Our next government cannot have its cake and eat it (sorry Boris). When it comes to infrastructure delivery, the construction sector must have a clearer idea of where the country is heading on some key policy areas.
Bob the Builder might be able to fix it most of the time, but he needs skilled people, a reliable and healthy supply chain, affordable materials and sensible margins – otherwise Bob will soon be in trouble.
Brexit has caused uncertainty for the construction sector – notably in manpower and materials. Figures from Mace’s own construction sites highlight the scale of the challenge. Just under 40 per cent of workers on our sites are from the EU, and nearly 50 per cent altogether are from overseas.
For an industry which is already facing skills shortages, a lack of available qualified workers jeopardises our ability to deliver these major projects. Compounding this is the fact that we’re facing a shortage of UK talent – over 400,000 construction workers are due to retire over the next five-10 years, and we need a stronger pipeline of young, talented people to replace them.
One element of the solution to this is clear: we need to make sure that, whatever Brexit deal is agreed, Britain has an immigration policy that works for business and the country. This means one that minimises bureaucratic delays and allows British businesses to have controlled access to overseas talent to meet labour gaps.

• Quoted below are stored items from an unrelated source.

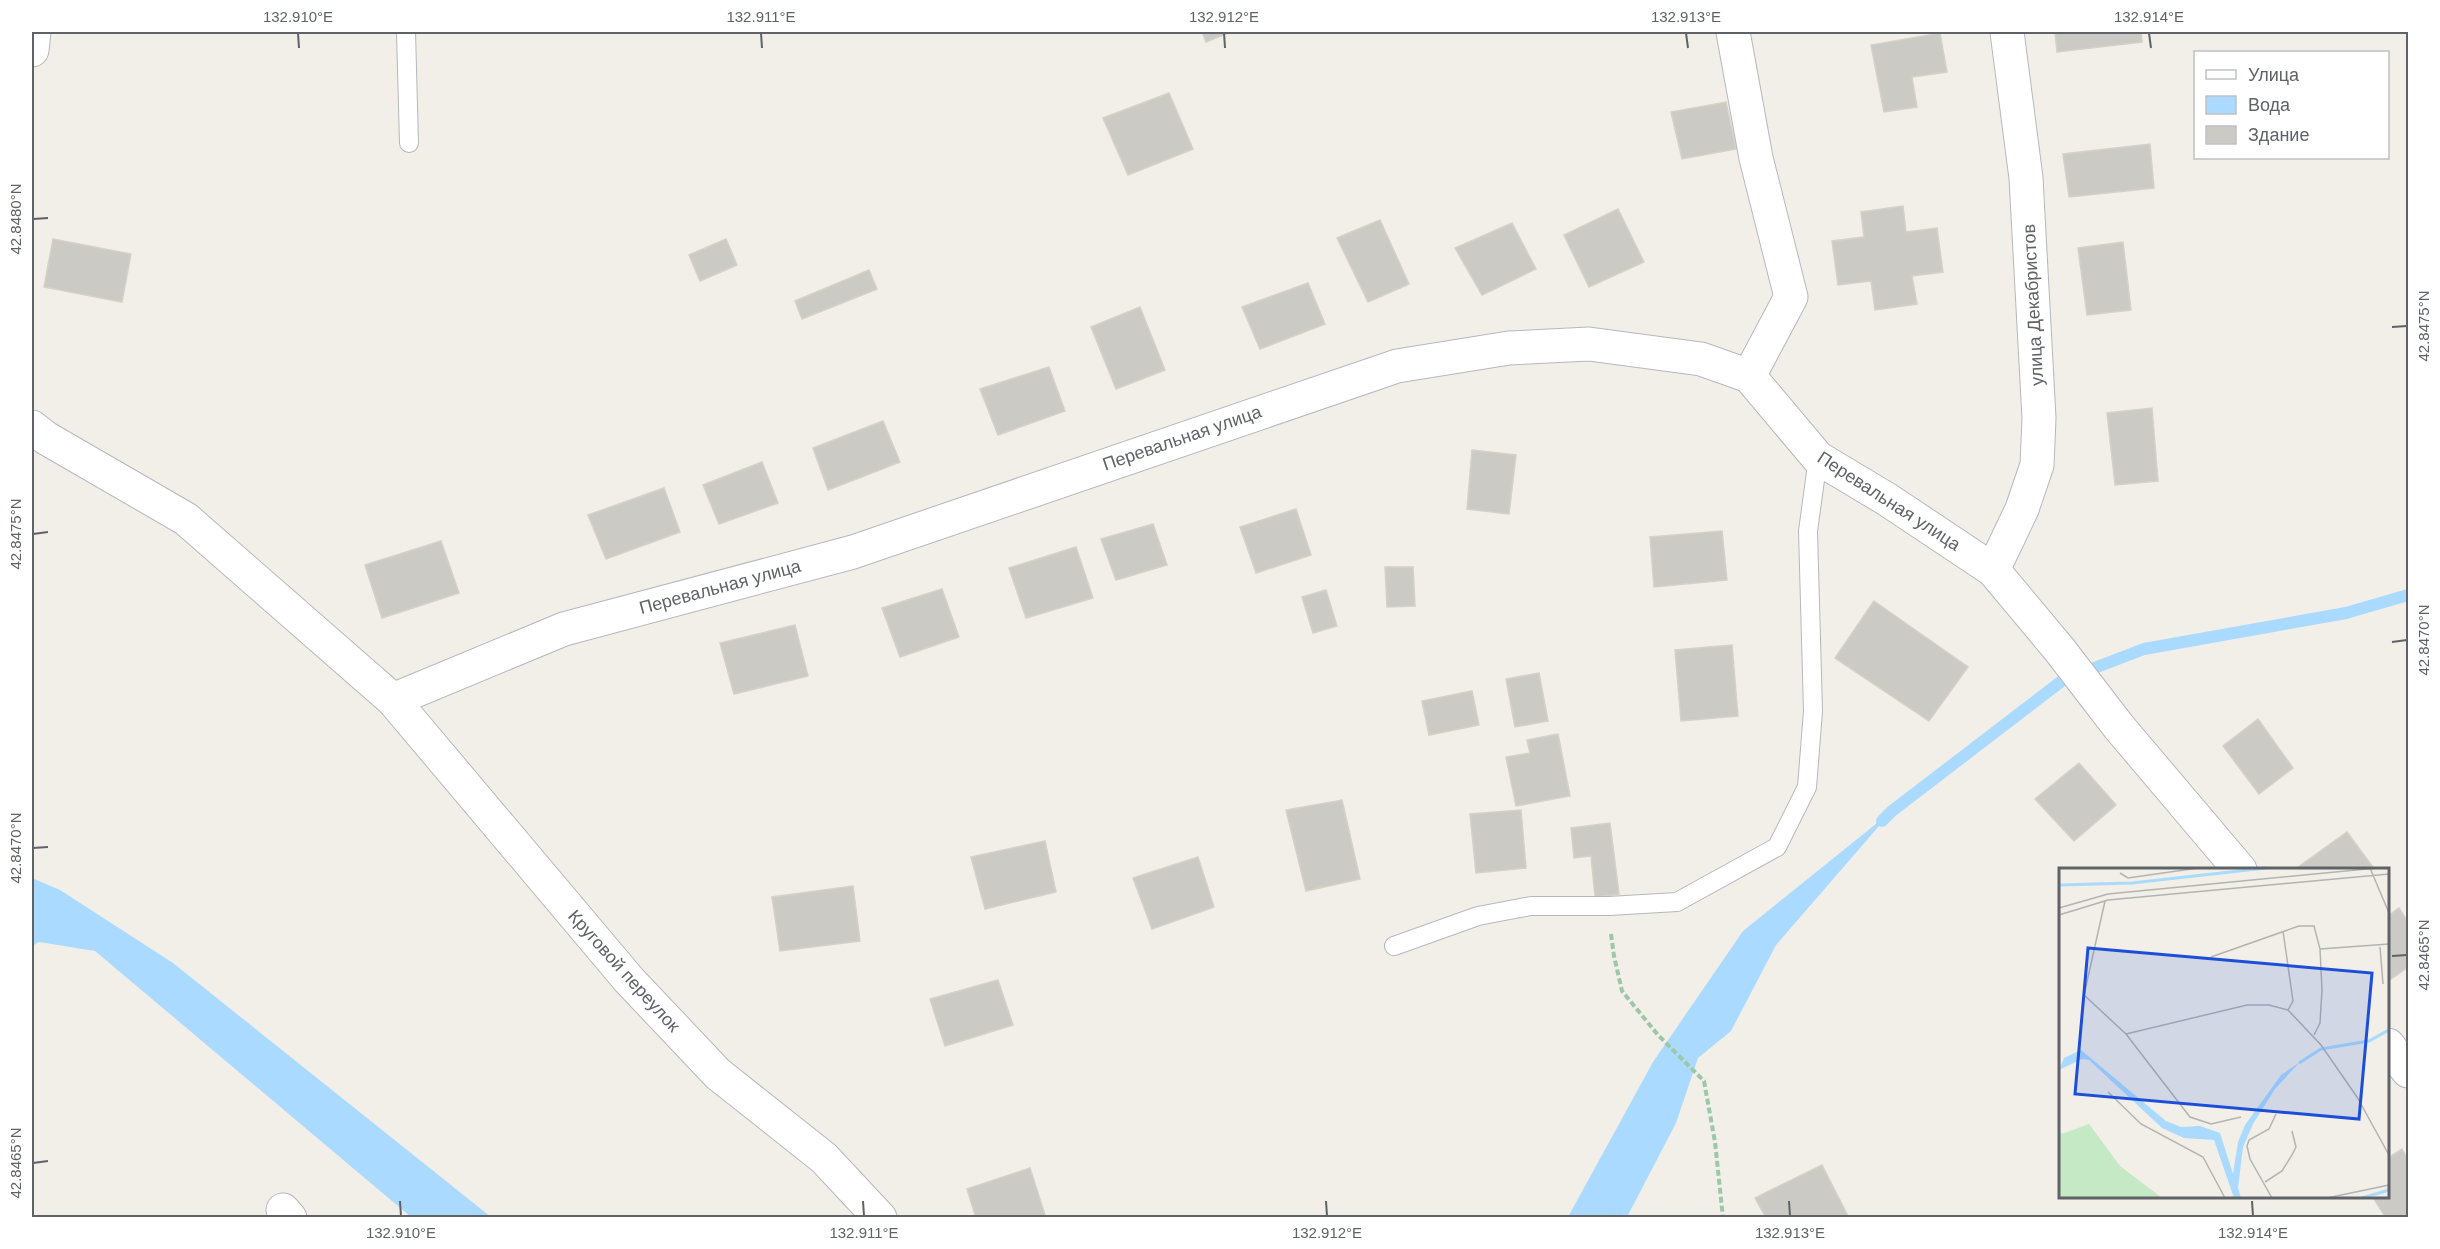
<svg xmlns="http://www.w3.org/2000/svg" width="2440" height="1249" font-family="Arial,sans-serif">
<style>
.water{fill:#aadaff}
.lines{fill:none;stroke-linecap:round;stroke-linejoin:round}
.stream{stroke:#aadaff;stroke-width:12}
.building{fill:#cccac5;stroke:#d6d1c6;stroke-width:1.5}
.service-casing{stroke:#b5b8bc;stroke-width:20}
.minor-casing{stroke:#b5b8bc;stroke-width:35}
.path{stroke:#9cc7a9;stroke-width:4;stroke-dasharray:6 3;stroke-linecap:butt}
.service{stroke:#fff;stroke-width:18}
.minor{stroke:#fff;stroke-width:33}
.ticks{fill:none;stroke:#5f6368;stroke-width:2}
.labels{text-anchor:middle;stroke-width:5;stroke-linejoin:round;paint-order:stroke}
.street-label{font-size:18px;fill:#5f6368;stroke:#fff}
.inset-river{fill:none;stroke:#aadaff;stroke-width:3}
.inset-road{fill:none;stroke:#b3b3b1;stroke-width:1.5}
.view{fill:#1d4ed8;fill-opacity:0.15;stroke:#1d4ed8;stroke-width:3}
.inset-edge{fill:none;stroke:#5f6368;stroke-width:3}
.neatline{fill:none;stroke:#5f6368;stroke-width:2}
.ticks-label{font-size:15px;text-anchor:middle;fill:#5f6368}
</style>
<rect width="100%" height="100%" fill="#f1efe8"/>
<g class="water">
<polygon points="1892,811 1776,945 1731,1031 1698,1058 1676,1123 1627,1217 1568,1217 1653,1062 1743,931"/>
<polygon points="32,878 60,890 173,963 491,1217 411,1217 95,951 39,942 32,946"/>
</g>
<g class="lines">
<polyline class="stream" points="1882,821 1892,811 2063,680 2144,649 2346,613 2408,595"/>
</g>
<g class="building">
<polygon points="1202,32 1231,32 1206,42"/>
<polygon points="2055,32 2141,32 2142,42 2057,52"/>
<polygon points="1940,33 1947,72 1912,77 1917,107 1884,112 1871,45"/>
<polygon points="1169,93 1193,149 1128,175 1103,118"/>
<polygon points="1726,102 1736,149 1682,159 1671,112"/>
<polygon points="2150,144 2154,188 2069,197 2063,154"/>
<polygon points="1903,206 1906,232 1937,228 1943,272 1912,276 1917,304 1875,310 1871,281 1838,285 1832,241 1864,237 1861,212"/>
<polygon points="1618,209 1644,262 1589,287 1564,235"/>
<polygon points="1380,220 1409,284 1368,302 1337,238"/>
<polygon points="1512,223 1536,269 1482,295 1455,248"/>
<polygon points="53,239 131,254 122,302 44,287"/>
<polygon points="726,239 737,265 700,281 689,255"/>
<polygon points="2123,242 2131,310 2087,315 2078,248"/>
<polygon points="869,270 877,289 802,319 795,301"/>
<polygon points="1308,283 1325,324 1260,349 1242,307"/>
<polygon points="1140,307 1165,370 1116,389 1091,327"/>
<polygon points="1049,367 1065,411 998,435 980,389"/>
<polygon points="2152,408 2158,481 2115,485 2107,413"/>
<polygon points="883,421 900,462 828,490 813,448"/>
<polygon points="1472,450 1516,455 1509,514 1467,509"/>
<polygon points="762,462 778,503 719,524 703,485"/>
<polygon points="664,488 680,532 606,559 588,515"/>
<polygon points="1296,509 1311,555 1256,573 1240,527"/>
<polygon points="1153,524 1167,565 1116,580 1101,539"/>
<polygon points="1722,531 1727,580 1654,587 1650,537"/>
<polygon points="441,541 459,593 382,618 365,565"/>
<polygon points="1076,547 1093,598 1026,618 1009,568"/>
<polygon points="1385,567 1413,567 1415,606 1387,607"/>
<polygon points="942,589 959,637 900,657 882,608"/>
<polygon points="1326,590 1337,626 1313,633 1302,597"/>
<polygon points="1874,601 1968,667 1929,721 1835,658"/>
<polygon points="795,625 808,676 734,694 720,643"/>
<polygon points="1732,645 1738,716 1681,721 1675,650"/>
<polygon points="1539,673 1548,721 1515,727 1506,679"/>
<polygon points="1472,691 1479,725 1429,735 1422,701"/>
<polygon points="2258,719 2293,768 2259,794 2223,746"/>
<polygon points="1558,734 1570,796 1516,806 1506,757 1530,753 1527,740"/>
<polygon points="2079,763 2116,805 2074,841 2035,799"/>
<polygon points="1342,800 1360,879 1306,891 1286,810"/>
<polygon points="1521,810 1526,868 1476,873 1470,814"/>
<polygon points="1610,823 1619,894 1595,897 1591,856 1574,858 1571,828"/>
<polygon points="2347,832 2375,870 2294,870"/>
<polygon points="1045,841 1056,892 985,909 971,857"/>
<polygon points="1198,857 1214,907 1152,929 1133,878"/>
<polygon points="853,886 860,941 780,951 772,897"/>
<polygon points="2399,908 2408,922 2408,967 2388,981 2388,916"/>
<polygon points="998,980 1013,1025 945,1046 930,999"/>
<polygon points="2402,1149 2408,1160 2408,1218 2386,1218 2372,1196 2388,1196 2388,1158"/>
<polygon points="1822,1165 1849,1218 1766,1218 1755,1198"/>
<polygon points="1030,1168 1046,1218 976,1218 967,1189"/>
</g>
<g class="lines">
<g class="service-casing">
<g id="service">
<polyline points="406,32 409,143"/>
<polyline points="1394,946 1478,916 1531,906 1609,906 1677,902 1777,847 1807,787 1813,711 1808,531 1818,458"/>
</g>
</g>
<g class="minor-casing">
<g id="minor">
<polyline points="1733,32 1756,158 1791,297 1749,376"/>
<polyline points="32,50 34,32"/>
<polyline points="32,427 46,438 186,519 393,700 629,980 718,1074 824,1158 880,1218"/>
<polyline points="1993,570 2022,509 2037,465 2039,418 2026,178 2007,32"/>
<polyline points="393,700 564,629 853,552 1397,366 1509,348 1589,344 1701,359 1749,376 1818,458 1888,500 1993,570 2059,649 2119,727 2240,870"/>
<polyline points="2388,1045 2408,1071"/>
<polyline points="283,1210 290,1218"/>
</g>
</g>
<polyline class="path" points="1611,934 1614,956 1622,991 1658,1035 1704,1081 1715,1142 1723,1218"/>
<use href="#service" class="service"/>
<use href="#minor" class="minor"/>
</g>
<path class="ticks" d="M298,33l1,15M761,33l1,15M1224,33l1,15M1686,33l2,15M2149,33l2,15M33,219l15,-1M2392,327l15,-1M33,534l15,-2M2392,642l15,-2M33,848l15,-1M2392,956l15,-1M33,1163l15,-2M400,1201l1,15M863,1201l1,15M1326,1201l1,15M1789,1201l1,15M2252,1201l1,15"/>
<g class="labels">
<g class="street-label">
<text transform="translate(2033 305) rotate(-93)" y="6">улица Декабристов</text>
<text transform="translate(1182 438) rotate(-19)" y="6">Перевальная улица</text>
<text transform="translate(1889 501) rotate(33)" y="6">Перевальная улица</text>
<text transform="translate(720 587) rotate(-15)" y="6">Перевальная улица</text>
<text transform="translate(624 971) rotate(48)" y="6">Круговой переулок</text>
</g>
</g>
<g transform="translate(2059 868)">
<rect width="330" height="330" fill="#f1efe8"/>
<path d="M30,256l31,42 42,32h-103v-68l3,4z" fill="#c5e8c5"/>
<path d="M22,182l85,71 15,6 19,-1 20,7 13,41 5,-32 7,-17 36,-50 19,-13 -25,27 -22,35 -10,23 -5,41 3,10h-7l-20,-58 -30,-2 -22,-10 -73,-68 -7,-1 -23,11 5,-12z" fill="#aadaff"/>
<path class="inset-river" d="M0,17l73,-2 134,-15M240,195l22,-14 48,-8 20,-11M303,330l27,-8"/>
<path class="inset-road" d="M311,0l19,45M61,5l8,5 70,-10M46,33l-21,94 42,39 64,83 21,7 30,-7M0,40l49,-14 269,-26M0,47l49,-15 281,-26M224,63l10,70 -5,9M321,79l3,37M261,81l69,-5M152,89l88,-31h15l6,23 2,41 -2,33 -6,12M67,166l121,-29h22l19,5 33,35 36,52 32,58M49,224l33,32 62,33 22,41M206,314l17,-11 10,-16 4,-8 -4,-16M213,330l-22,-39 -3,-13 2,-6 20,-11 7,-15M268,330l62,-13"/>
<path class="view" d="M29,80l284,25 -13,146 -284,-25z"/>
<rect width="330" height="330" class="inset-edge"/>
</g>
<rect width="2440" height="1249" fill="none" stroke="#ffffff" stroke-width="66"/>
<rect x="2194" y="51" width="195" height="108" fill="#ffffff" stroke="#bfc1c3" stroke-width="1.5"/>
<rect x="2206" y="70" width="30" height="9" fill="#ffffff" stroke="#bfc1c3" stroke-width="1.5"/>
<text x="2248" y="81" font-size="18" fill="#5f6368">Улица</text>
<rect x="2206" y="96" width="30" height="18" fill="#aadaff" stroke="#bfc1c3" stroke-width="1.5"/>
<text x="2248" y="111" font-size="18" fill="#5f6368">Вода</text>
<rect x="2206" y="126" width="30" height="18" fill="#cccac5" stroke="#bfc1c3" stroke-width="1.5"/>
<text x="2248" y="141" font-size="18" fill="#5f6368">Здание</text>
<rect x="33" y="33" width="2374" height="1183" class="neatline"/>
<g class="ticks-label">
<text x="298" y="22">132.910°E</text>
<text x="761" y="22">132.911°E</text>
<text x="1224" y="22">132.912°E</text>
<text x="1686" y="22">132.913°E</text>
<text x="2149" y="22">132.914°E</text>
<text transform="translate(16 219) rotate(-90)" y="5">42.8480°N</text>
<text transform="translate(2424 326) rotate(-90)" y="5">42.8475°N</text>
<text transform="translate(16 534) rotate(-90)" y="5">42.8475°N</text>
<text transform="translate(2424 640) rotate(-90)" y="5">42.8470°N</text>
<text transform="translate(16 848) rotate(-90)" y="5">42.8470°N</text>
<text transform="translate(2424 955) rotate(-90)" y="5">42.8465°N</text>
<text transform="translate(16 1163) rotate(-90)" y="5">42.8465°N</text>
<text x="401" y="1238">132.910°E</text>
<text x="864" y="1238">132.911°E</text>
<text x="1327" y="1238">132.912°E</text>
<text x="1790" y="1238">132.913°E</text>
<text x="2253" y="1238">132.914°E</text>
</g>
</svg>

Home-grown talent is another part of the solution, but the medicine in our sector is having nasty side-effects. This is the stealthy “double tax” that is already affecting the sector’s ability to invest. The recent Apprenticeship Levy was a welcome move. It makes sense in theory and we all understand the need to invest in skills and training in every British industry. But our industry already has one. Harold Wilson introduced something nearly identical in 1964 called the Construction Industry Training Board levy that still exists today. Being subject to two levies means that the construction industry is the victim of government double-dipping.
The construction industry is also very different to most other sectors and works on pretty slim margins. This double-dipping places a double financial burden on the already squeezed British companies that the government says it is relying on to deliver our vital infrastructure.
We need to see this for what it is – an unintentional tax on new infrastructure and construction jobs that could significantly limit the sector’s ability to invest in innovation to improve how projects are delivered. Some construction firms, particularly smaller companies within the supply chain, are already struggling. This could even push them under and reduce the breadth, competition and choice within the industry.
This double-dipping also limits our industry’s investments in new technology and innovation. The construction industry is ripe for disruption, and we are making some progress. But we want and need to do more and without the benefit of the same support given to other important UK industries (like automotive, aviation and pharmaceuticals), we will struggle to direct more investment to where it’s needed.
The British construction sector is primed and ready to step up to the plate in the UK and overseas, but we cannot operate with one arm tied behind our backs. If our future government really wants to deliver world class projects that Britain can be proud of, projects that help get Britain match fit post-Brexit, whoever is in power needs to throw their support behind our world-class construction industry.
Give us access to top quality people (from anywhere in the world), stop the double dipping, and help us to invest to create an industry that will benefit all our futures.